• Your goal
Please repeat the lines of the material below exactly, starting with the one that contains "What is the bounding" and ending with the last.

• Provided data
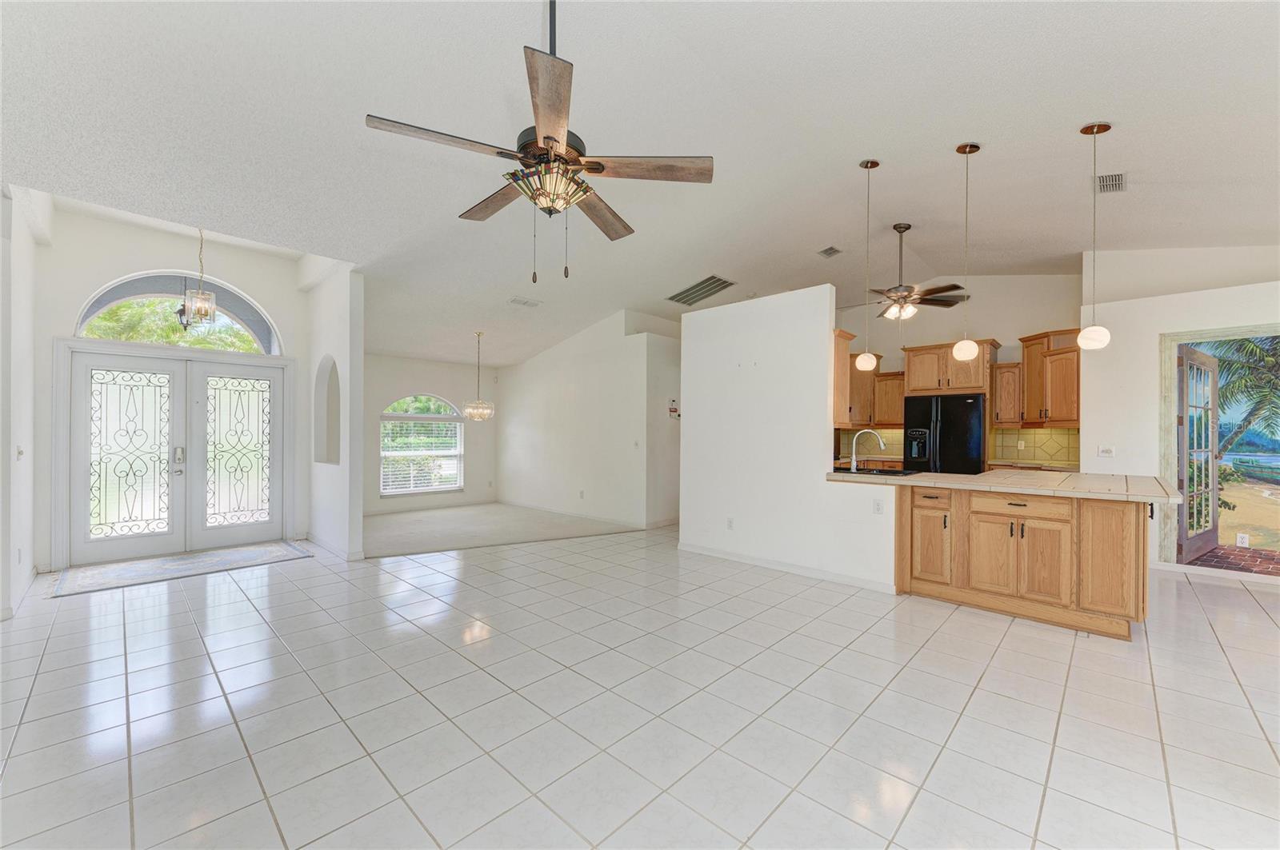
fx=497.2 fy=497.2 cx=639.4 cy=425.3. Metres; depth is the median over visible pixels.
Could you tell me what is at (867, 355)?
pendant light
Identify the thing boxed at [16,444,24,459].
light switch
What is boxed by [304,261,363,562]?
wall
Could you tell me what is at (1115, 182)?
ceiling vent
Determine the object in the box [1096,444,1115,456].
light switch
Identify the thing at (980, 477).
countertop
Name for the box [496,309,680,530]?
dining side wall
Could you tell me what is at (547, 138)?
ceiling fan
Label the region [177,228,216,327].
entry chandelier
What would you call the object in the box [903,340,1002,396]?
upper cabinet
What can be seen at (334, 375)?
wall niche
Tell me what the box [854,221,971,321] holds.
ceiling fan
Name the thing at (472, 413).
chandelier
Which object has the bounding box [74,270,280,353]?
arched window
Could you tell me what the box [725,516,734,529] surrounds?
wall outlet
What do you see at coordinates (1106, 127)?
pendant light
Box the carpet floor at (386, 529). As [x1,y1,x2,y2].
[361,503,646,558]
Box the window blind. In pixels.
[380,416,461,492]
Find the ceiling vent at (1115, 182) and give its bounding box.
[1095,172,1127,193]
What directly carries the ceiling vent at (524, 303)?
attached to the ceiling
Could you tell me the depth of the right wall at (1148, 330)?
5.02 m
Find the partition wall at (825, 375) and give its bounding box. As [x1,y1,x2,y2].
[679,284,899,592]
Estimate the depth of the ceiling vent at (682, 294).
6.46 m
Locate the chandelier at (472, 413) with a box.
[462,332,495,420]
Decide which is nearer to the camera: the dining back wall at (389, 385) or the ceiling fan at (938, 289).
the ceiling fan at (938, 289)
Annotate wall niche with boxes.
[313,356,340,465]
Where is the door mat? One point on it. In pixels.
(103, 571)
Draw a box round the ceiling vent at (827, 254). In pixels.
[817,245,842,257]
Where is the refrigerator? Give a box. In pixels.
[903,392,987,474]
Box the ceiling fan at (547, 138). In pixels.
[364,0,713,282]
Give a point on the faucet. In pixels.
(880, 440)
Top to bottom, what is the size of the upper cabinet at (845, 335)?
0.888 m
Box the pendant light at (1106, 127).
[1076,121,1110,350]
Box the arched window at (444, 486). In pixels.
[379,395,463,495]
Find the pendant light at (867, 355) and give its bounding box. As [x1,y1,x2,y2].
[855,157,879,371]
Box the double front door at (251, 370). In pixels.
[64,347,287,565]
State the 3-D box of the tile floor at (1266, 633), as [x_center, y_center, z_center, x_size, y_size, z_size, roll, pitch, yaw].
[0.902,1.393,3.915,10.481,0.102,10.010,0,0,44]
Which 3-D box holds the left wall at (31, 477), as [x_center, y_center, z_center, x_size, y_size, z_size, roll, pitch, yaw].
[-4.428,-0.357,3.383,2.779,3.387,0.161,0,0,44]
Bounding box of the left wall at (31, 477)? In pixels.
[0,187,43,622]
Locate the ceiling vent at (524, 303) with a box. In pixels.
[508,296,541,307]
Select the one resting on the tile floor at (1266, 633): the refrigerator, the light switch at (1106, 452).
the refrigerator
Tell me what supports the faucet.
on the countertop at (980, 477)
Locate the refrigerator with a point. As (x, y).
(942, 430)
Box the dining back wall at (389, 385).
[362,352,497,514]
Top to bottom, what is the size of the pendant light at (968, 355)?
1.596 m
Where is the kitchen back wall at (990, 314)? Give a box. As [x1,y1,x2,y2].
[831,272,1088,467]
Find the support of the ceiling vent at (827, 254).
attached to the ceiling
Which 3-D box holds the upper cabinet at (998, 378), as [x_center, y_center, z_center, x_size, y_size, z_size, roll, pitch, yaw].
[4.779,-0.398,6.453,0.338,0.810,0.356,0,0,44]
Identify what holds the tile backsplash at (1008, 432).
attached to the kitchen back wall at (990, 314)
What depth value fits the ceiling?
3.17 m
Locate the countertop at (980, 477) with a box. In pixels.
[824,467,1183,502]
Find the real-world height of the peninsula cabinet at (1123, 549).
0.895 m
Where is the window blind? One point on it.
(412, 452)
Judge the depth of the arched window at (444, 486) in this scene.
8.10 m
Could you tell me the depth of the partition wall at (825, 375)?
4.71 m
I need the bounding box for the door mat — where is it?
[46,539,312,597]
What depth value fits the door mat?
4.64 m
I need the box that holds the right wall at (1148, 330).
[1082,250,1279,580]
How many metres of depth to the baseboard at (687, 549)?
4.56 m
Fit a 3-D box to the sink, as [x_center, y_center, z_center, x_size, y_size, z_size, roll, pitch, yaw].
[2.109,0.499,4.481,0.688,0.172,0.530,0,0,44]
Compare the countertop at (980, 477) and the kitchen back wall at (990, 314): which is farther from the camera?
the kitchen back wall at (990, 314)
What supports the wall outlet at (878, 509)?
attached to the partition wall at (825, 375)
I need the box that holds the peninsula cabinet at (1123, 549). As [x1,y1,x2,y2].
[893,483,1158,639]
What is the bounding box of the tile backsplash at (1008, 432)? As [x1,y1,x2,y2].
[988,426,1079,466]
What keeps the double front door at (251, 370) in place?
in the entry wall at (116, 264)
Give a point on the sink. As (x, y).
(895, 472)
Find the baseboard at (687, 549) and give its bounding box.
[678,541,895,593]
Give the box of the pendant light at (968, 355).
[950,141,979,363]
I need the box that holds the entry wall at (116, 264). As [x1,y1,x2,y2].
[35,204,312,571]
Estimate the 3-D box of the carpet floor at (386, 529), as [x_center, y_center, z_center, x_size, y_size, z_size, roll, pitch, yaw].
[-2.232,1.394,7.082,3.705,0.097,3.663,0,0,44]
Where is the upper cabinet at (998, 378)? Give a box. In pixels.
[990,361,1023,427]
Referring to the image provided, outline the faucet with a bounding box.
[849,428,886,470]
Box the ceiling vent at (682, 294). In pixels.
[665,275,735,305]
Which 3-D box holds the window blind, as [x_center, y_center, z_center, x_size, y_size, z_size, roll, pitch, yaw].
[-3.540,0.482,8.129,0.052,1.132,1.242,0,0,44]
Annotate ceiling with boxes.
[0,0,1279,367]
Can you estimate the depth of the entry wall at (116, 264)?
4.81 m
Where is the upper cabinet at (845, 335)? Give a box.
[832,327,855,427]
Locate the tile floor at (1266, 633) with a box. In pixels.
[0,524,1279,849]
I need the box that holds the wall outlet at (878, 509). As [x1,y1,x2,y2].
[872,498,883,514]
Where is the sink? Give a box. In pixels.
[833,465,920,476]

• Answer to this exercise
What is the bounding box of the tile backsplash at (1008, 432)? As [x1,y1,x2,y2].
[988,426,1079,466]
What keeps the double front door at (251, 370) in place?
in the entry wall at (116, 264)
Give a point on the sink. As (x, y).
(895, 472)
Find the baseboard at (687, 549) and give its bounding box.
[678,541,895,593]
Give the box of the pendant light at (968, 355).
[950,141,979,363]
I need the box that holds the entry wall at (116, 264). As [x1,y1,x2,y2].
[35,204,312,571]
Estimate the 3-D box of the carpet floor at (386, 529), as [x_center, y_center, z_center, x_size, y_size, z_size, roll, pitch, yaw].
[-2.232,1.394,7.082,3.705,0.097,3.663,0,0,44]
Where is the upper cabinet at (998, 378)? Give a box. In pixels.
[990,361,1023,427]
Referring to the image provided, outline the faucet with a bounding box.
[849,428,886,470]
Box the ceiling vent at (682, 294). In pixels.
[665,275,735,305]
Which 3-D box holds the window blind, as [x_center, y_center, z_center, x_size, y_size, z_size, roll, pitch, yaw].
[-3.540,0.482,8.129,0.052,1.132,1.242,0,0,44]
Annotate ceiling with boxes.
[0,0,1279,367]
Can you estimate the depth of the entry wall at (116, 264)?
4.81 m
Where is the upper cabinet at (845, 335)? Give a box.
[832,327,855,427]
Locate the tile floor at (1266, 633) with a box. In pixels.
[0,524,1279,849]
I need the box that holds the wall outlet at (878, 509). As [x1,y1,x2,y2].
[872,498,883,514]
Where is the sink? Give a box. In pixels.
[833,465,920,476]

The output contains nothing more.